Thanks for the helpful comments. Do both phenix.model_vs_data and phenix.real_space_correlation produce the same values for CC that phenix.refine uses to keep/remove waters when the ordered solvent routine is used?
Also, are the default 2mFo-DFc and mFo-DFc map coefficients output by phenix.refine (in the “_maps_coeffs.mtz” file) the same coefficients used by phenix.refine during the ordered solvent checking?

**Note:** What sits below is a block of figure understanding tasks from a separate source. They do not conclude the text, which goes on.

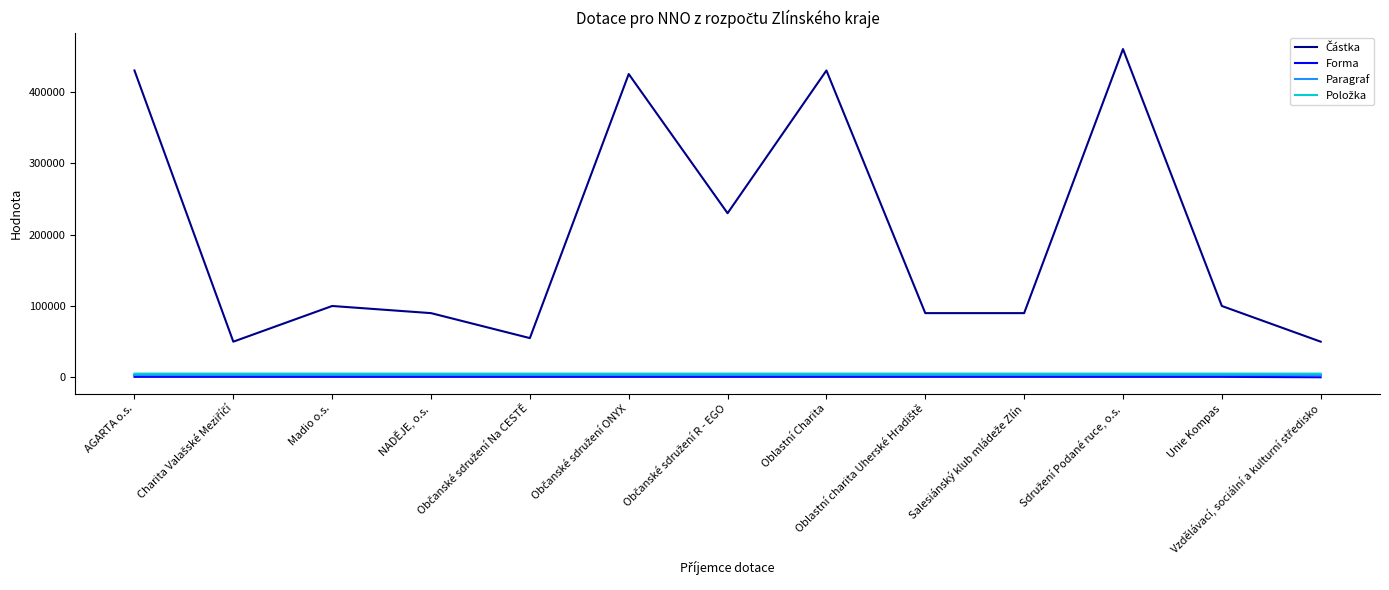

What is the maximum value shown in the chart?

460000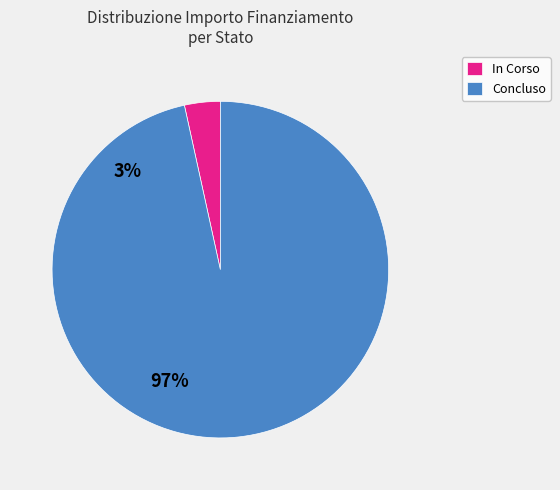

Rank the categories by value from lowest to highest.

In Corso, Concluso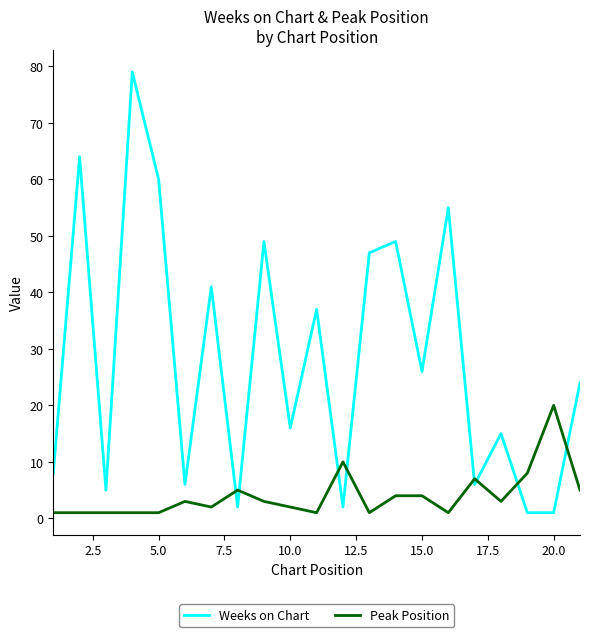

True or false: Weeks on Chart and Peak Position intersect in this chart.

True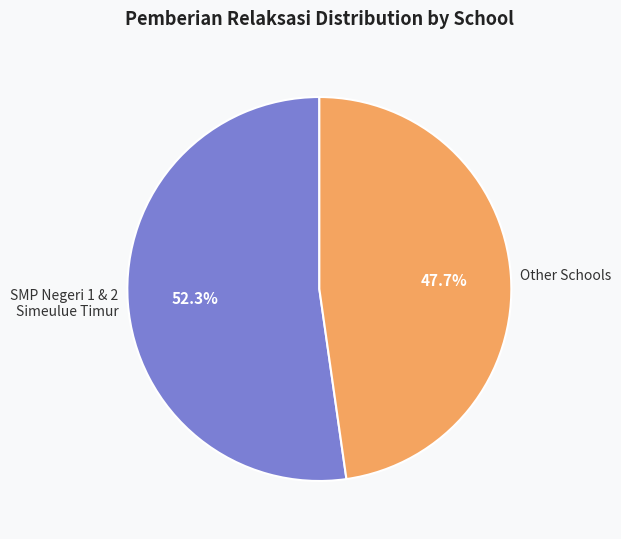

Count the number of slices in the pie.

2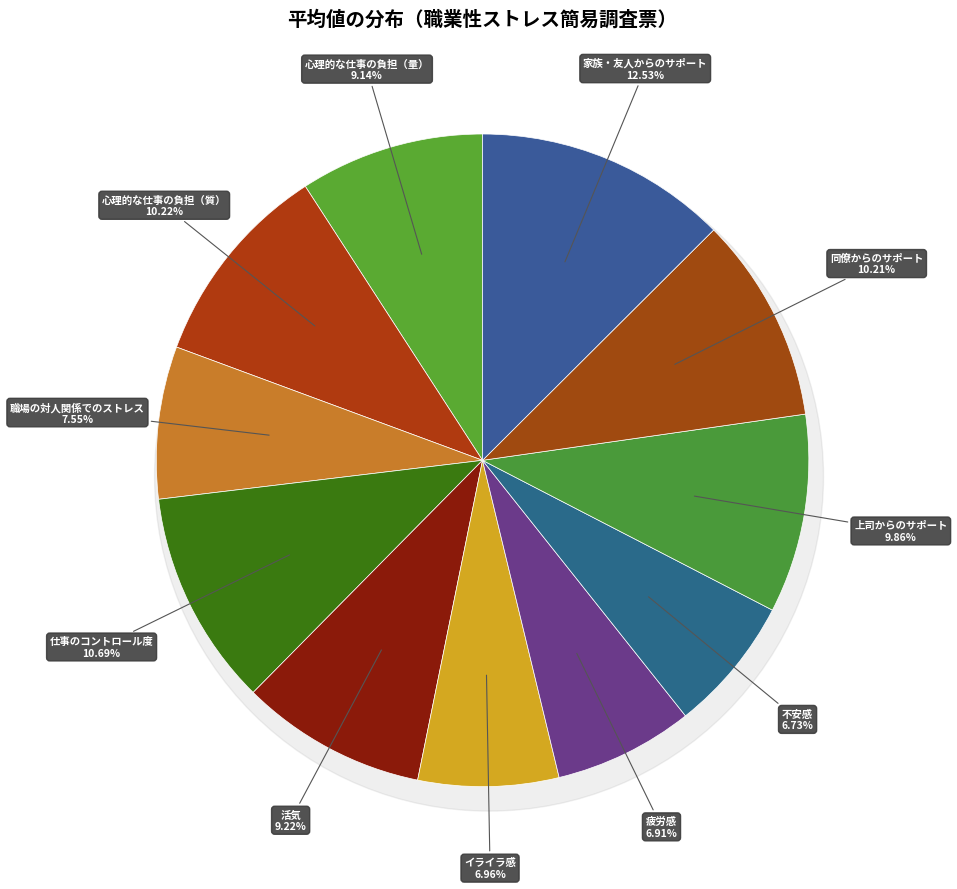

Which has a higher value, 不安感 or 仕事のコントロール度?

仕事のコントロール度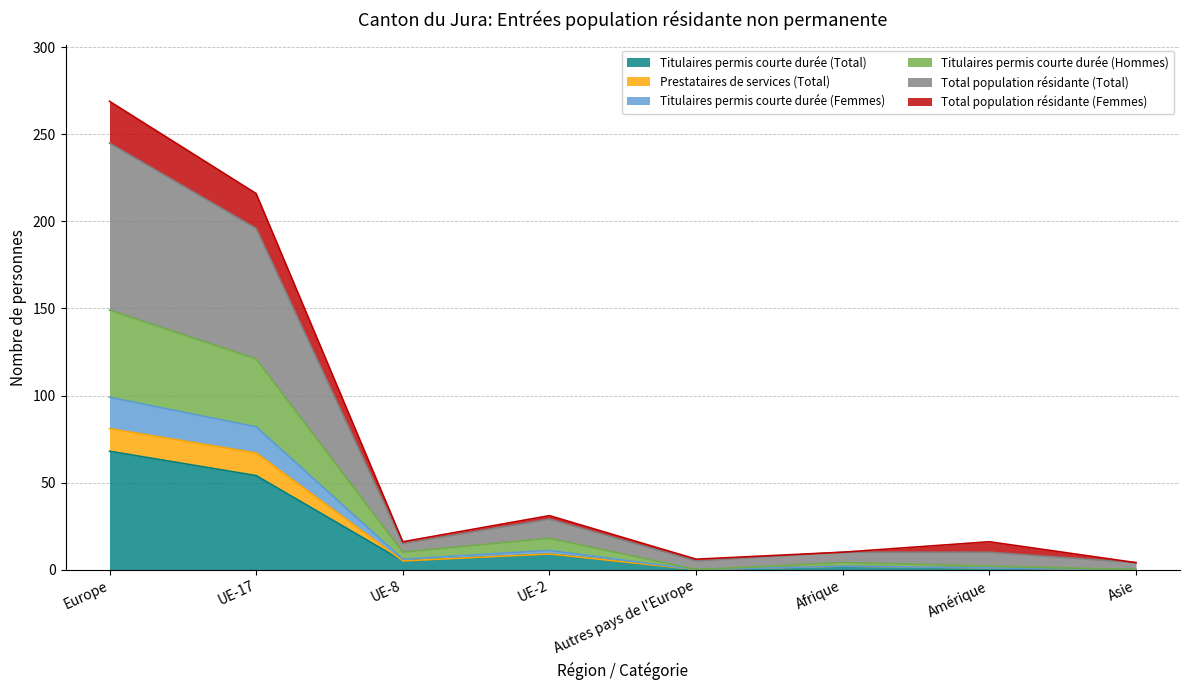

Does the chart have visible grid lines?

Yes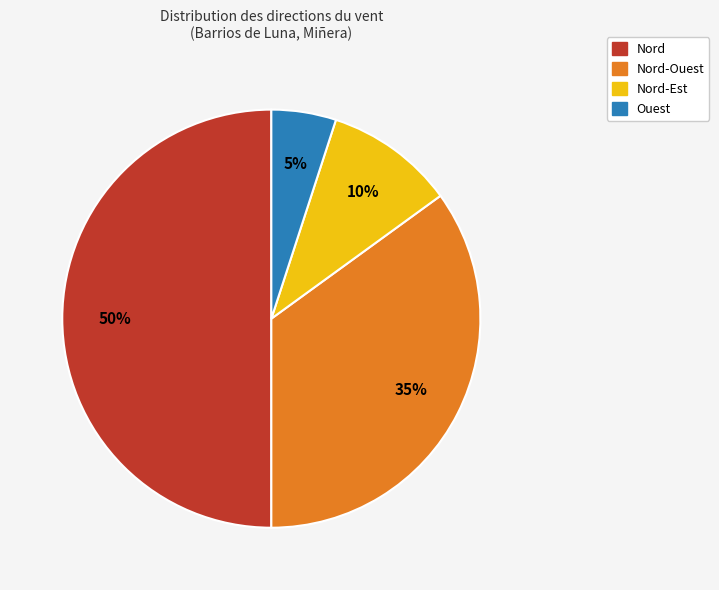

To the nearest percent, what is the difference between the largest and smallest slice percentages?

45%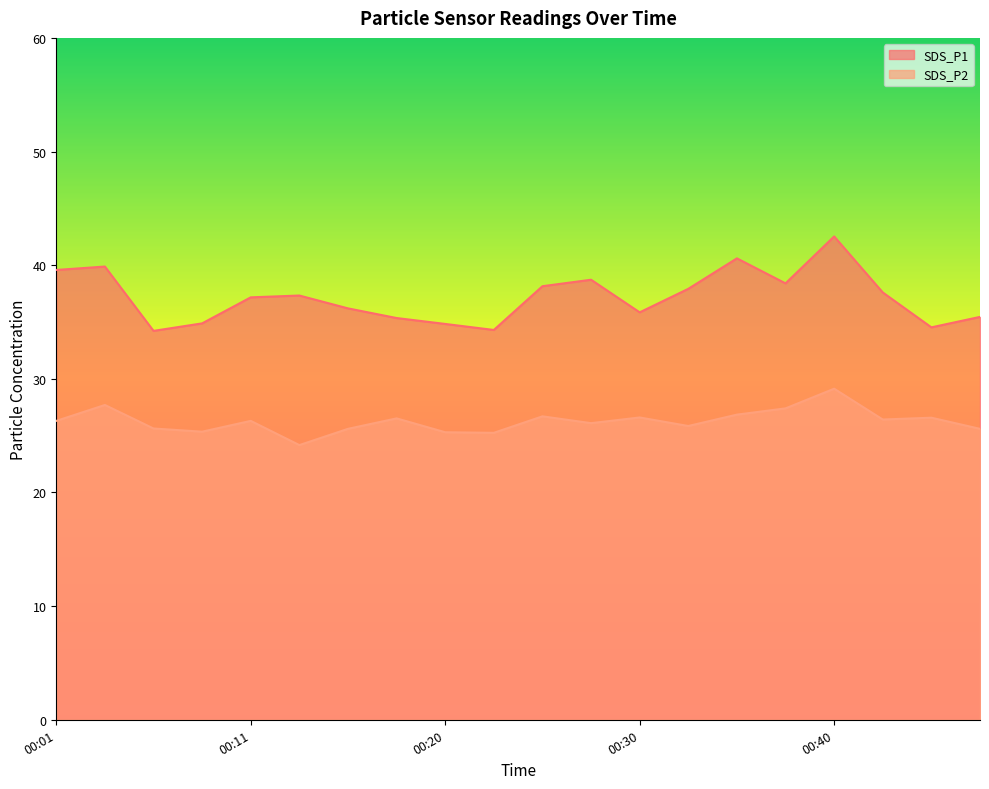

What is the total value across all series at 00:23?

59.5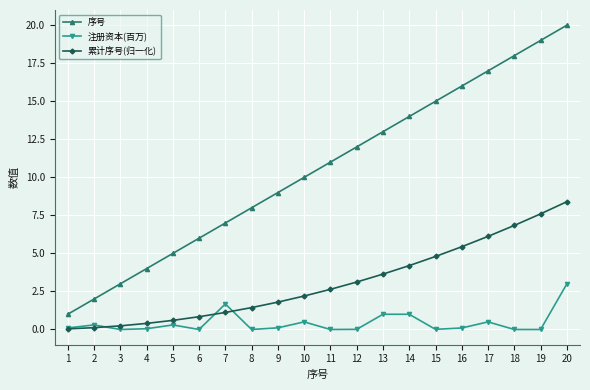

Is it true that 累计序号(归一化) equals 2.5 at 16?

False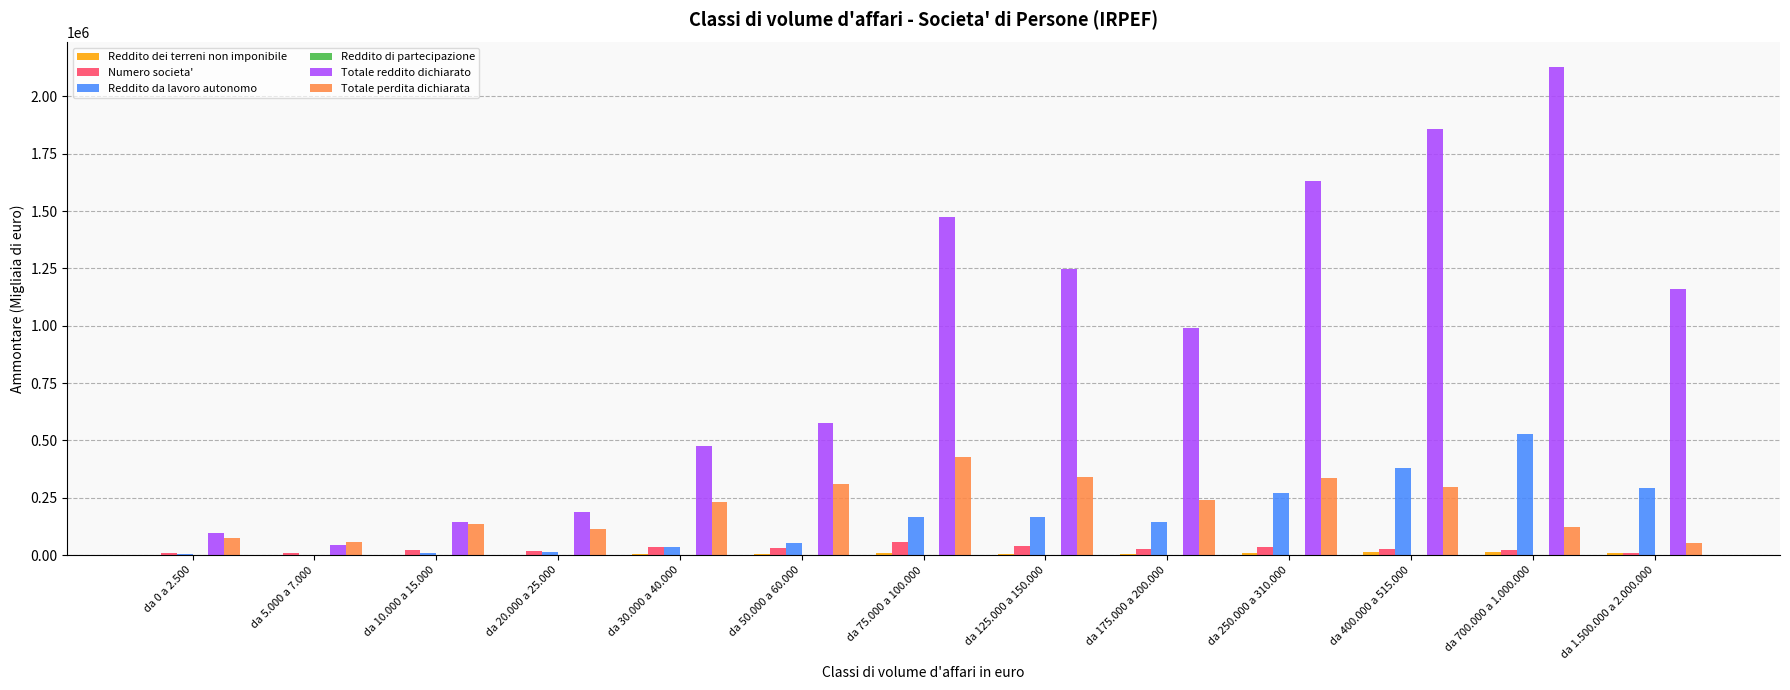

At which label does Reddito da lavoro autonomo reach its peak?

da 700.000 a 1.000.000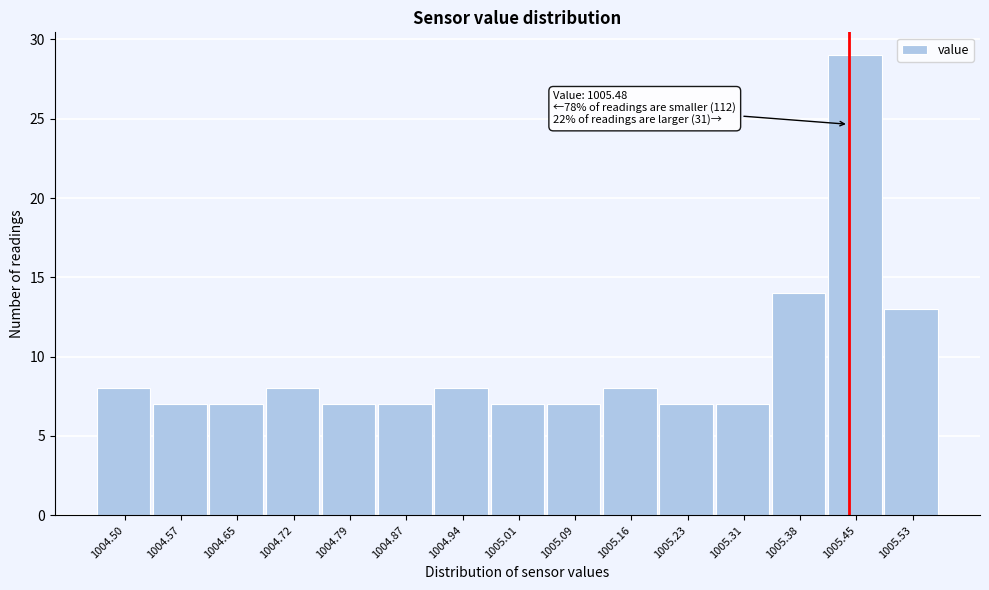

Reading right to left, transcribe all the data shown in this chart.

13	29	14	7	7	8	7	7	8	7	7	8	7	7	8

Specifically, does phenix.refine use “filled” maps for ordered solvent checking?
If you haven’t guessed, I am thinking of a way to intelligently pick values for the ordered solvent parameters such as primary_map_cutoff, poor_cc_threshold and poor_map_threshold.
My idea is to first run a quick round of refinement with generous ordered solvent parameters so that I get a model that is somewhat overpopulated with automatically-picked waters. Then I can manually inspect the mFobs-DFmodel and 2mFobs-DFmodel maps (i.e. primary and secondary maps) and the CC values in order to decide where to select appropriate cutoffs to limit addition of spurious waters for a given model/dataset, which will differ based on map quality, resolution, etc. So obviously I want to calculate CC values and maps in the same way phenix.refine would to judge waters so that I can “see what phenix sees” in this regard.